▶ **Exercise description**
Output every line of text in the material as a numbered list, leaving out blank lines and the pictures.

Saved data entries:
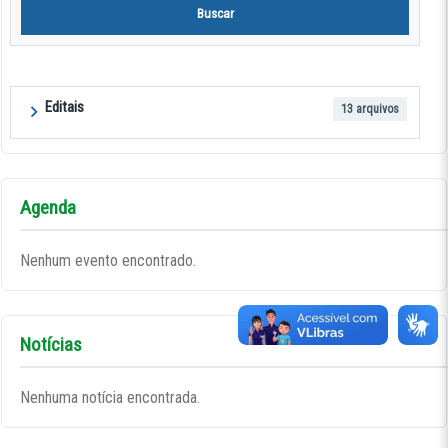
Buscar
Editais
13 arquivos
Agenda
Nenhum evento encontrado.
Notícias
Nenhuma notícia encontrada.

▶ **Task result**
1. Buscar
2. Editais
3. 13 arquivos
4. Agenda
5. Nenhum evento encontrado.
6. Notícias
7. Nenhuma notícia encontrada.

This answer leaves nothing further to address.